L’idée de la bobine de groupe est référée au jeu de la bobine de S. Freud, comme une des expériences du miroir chez l’enfant, mais aussi en référence à la notion de bobine électromagnétique du transformateur. Le passage de l’individuel au groupal est comparable au passage du transformateur primaire au secondaire ; dans la bobine primaire, il existe une tension induite due aux différentes spires entourant la bobine et dans la bobine secondaire (groupale) il y a une captation de l’énergie électromagnétique de la primaire qui va permettre la fabrication du courant électrique.

L’idée du prisme est comparable à la transformation dans la théorie de W.R Bion, des éléments béta en éléments alpha et également l’idée de prisme renvoie à la notion non pas d’une image dans le miroir mais de plusieurs images, multiples, entrecroisées, feuilletées, et en mouvement permanent qui sont utilisée pour contenir le retour du double auto-destructeur, « démentificateur   » lié à la pulsion de mort.

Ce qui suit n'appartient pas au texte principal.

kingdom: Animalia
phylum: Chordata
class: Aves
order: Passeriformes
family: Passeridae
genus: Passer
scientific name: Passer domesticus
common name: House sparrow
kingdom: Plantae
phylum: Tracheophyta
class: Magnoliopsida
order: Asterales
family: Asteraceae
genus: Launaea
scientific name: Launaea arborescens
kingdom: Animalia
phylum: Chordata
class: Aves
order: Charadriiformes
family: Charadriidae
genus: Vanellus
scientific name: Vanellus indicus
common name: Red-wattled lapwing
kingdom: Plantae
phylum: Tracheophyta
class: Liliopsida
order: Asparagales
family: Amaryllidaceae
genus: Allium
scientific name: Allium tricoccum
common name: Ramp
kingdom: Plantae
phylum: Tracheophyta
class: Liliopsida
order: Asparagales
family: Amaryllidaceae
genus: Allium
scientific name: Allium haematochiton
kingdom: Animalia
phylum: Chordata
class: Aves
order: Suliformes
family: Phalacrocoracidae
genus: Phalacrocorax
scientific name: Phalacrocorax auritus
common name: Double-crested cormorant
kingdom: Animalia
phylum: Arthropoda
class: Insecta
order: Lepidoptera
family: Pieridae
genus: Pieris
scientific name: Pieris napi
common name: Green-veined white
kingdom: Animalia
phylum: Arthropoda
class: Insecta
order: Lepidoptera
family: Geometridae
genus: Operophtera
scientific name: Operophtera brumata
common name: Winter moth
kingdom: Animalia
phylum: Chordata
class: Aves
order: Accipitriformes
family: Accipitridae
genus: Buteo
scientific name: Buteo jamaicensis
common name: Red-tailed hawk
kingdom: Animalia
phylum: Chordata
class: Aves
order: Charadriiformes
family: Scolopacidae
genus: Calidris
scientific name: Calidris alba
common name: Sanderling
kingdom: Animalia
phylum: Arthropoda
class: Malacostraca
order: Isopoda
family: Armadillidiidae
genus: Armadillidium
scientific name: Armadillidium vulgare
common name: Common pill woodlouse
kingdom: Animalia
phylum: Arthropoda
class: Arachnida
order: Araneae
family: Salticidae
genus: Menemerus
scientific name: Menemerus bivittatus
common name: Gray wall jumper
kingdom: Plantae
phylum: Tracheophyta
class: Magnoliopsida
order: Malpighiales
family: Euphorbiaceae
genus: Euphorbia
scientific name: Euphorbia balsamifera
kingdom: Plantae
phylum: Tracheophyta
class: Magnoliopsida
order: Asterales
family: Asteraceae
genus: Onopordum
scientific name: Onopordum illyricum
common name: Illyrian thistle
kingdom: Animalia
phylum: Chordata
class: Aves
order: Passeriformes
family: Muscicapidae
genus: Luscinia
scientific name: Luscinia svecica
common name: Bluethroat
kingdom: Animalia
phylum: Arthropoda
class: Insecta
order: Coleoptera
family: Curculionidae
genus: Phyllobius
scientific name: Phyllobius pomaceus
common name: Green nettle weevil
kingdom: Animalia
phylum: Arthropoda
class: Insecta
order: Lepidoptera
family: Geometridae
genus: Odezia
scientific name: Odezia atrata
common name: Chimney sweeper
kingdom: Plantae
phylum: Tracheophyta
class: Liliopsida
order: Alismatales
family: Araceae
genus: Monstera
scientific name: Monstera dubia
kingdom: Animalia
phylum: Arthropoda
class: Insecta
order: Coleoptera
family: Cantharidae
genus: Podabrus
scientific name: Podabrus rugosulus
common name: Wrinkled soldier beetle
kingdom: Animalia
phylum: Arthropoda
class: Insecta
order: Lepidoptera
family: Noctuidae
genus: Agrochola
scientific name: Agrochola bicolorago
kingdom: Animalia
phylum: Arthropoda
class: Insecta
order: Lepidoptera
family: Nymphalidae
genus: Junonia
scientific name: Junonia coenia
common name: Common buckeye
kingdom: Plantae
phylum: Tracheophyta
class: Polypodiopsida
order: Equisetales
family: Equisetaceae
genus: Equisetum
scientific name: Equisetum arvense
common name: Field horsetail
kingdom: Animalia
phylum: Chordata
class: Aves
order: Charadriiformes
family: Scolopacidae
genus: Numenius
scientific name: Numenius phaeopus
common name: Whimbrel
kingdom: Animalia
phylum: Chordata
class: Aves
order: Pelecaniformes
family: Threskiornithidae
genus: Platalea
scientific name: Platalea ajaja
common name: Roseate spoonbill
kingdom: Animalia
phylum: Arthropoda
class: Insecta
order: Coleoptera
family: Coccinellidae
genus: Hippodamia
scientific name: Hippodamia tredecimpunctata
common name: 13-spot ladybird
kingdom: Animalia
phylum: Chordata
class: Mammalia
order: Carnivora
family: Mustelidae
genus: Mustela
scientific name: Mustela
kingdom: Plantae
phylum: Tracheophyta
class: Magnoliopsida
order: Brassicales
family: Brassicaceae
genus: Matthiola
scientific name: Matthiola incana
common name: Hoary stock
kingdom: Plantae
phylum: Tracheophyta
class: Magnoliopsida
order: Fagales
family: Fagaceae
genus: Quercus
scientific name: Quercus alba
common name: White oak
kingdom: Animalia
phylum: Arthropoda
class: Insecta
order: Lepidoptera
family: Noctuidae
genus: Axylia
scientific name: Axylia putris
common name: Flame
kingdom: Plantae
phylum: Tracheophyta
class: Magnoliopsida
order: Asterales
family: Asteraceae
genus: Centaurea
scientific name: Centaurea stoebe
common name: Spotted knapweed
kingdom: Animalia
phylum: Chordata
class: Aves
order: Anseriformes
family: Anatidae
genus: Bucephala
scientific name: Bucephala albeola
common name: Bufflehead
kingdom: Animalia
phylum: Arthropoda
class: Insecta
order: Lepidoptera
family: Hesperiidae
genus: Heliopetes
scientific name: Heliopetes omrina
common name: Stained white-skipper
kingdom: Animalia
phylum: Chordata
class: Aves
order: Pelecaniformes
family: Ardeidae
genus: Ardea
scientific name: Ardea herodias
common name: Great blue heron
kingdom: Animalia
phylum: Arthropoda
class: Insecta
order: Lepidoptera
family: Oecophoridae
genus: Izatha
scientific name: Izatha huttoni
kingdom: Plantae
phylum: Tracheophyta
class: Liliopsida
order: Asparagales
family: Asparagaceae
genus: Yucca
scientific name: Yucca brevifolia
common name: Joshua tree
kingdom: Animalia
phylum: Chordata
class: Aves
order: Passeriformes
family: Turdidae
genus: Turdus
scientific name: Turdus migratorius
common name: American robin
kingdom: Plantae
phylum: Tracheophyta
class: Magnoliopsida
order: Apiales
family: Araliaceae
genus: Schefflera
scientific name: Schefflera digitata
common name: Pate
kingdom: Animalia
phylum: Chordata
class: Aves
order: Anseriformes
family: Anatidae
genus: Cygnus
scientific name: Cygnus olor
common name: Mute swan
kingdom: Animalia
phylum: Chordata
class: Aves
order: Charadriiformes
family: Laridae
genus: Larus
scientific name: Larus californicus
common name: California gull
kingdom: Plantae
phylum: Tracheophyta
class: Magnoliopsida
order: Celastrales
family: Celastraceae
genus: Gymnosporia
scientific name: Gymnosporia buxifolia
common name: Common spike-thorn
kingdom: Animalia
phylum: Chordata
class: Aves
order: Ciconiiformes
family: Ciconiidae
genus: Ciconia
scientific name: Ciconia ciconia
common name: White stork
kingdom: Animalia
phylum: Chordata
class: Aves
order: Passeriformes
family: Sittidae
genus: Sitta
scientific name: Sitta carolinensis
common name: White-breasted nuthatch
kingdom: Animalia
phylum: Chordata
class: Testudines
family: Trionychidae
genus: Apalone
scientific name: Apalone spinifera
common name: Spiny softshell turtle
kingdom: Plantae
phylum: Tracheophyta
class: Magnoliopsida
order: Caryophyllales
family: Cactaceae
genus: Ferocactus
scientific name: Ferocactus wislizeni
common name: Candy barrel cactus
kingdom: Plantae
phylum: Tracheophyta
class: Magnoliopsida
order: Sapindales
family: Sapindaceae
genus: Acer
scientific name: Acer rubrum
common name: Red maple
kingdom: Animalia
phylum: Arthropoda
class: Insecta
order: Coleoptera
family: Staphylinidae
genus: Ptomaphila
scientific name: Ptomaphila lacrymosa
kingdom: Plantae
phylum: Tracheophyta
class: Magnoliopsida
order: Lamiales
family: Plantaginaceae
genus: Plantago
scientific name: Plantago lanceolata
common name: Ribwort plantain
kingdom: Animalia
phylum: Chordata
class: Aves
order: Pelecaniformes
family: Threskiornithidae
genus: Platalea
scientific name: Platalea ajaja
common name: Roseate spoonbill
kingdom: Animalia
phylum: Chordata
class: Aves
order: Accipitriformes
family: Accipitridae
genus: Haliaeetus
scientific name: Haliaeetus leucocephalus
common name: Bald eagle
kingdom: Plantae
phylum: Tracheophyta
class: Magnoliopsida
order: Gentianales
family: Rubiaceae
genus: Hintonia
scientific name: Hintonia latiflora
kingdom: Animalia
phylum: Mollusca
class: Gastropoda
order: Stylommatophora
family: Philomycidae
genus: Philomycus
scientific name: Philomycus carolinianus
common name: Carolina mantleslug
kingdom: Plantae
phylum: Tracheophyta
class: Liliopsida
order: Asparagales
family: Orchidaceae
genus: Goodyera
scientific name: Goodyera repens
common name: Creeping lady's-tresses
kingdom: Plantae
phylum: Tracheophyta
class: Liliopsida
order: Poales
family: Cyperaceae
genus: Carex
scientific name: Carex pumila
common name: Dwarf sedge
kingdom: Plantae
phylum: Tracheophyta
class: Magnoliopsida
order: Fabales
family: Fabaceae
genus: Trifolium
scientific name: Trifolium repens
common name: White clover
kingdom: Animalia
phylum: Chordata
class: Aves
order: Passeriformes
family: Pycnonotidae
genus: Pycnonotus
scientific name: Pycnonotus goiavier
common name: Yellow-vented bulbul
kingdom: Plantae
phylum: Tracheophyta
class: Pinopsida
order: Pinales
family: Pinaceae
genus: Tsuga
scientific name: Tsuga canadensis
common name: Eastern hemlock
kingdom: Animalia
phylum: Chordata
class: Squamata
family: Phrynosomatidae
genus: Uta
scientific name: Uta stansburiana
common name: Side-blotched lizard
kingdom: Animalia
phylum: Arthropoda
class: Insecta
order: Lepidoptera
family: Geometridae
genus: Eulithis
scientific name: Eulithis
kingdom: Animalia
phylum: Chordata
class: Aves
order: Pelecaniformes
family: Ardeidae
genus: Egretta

C’est le cadre psychothérapique qui est le lieu d’élaboration et de transformation de ce qui se joue au niveau psychique. Cadre/groupe comme médiation/miroirs, instruments de réflexion/réverbération pour faire disparaître et ré-apparaître l’objet sans danger par rapport à la violence ou par rapport à la pulsion de mort.

Le groupe est un outil de prise en soins qui permet d’interroger l’outil dans le rapport du sujet à soi et aux autres. En somme, un double mouvement commun de recherche d’une identité de perception (comment nous regarde le dément, comment sortir d’une situation duelle aveuglante et comment aider le dément à passer du perçu au représenté ayant valeur potentielle de changement ?).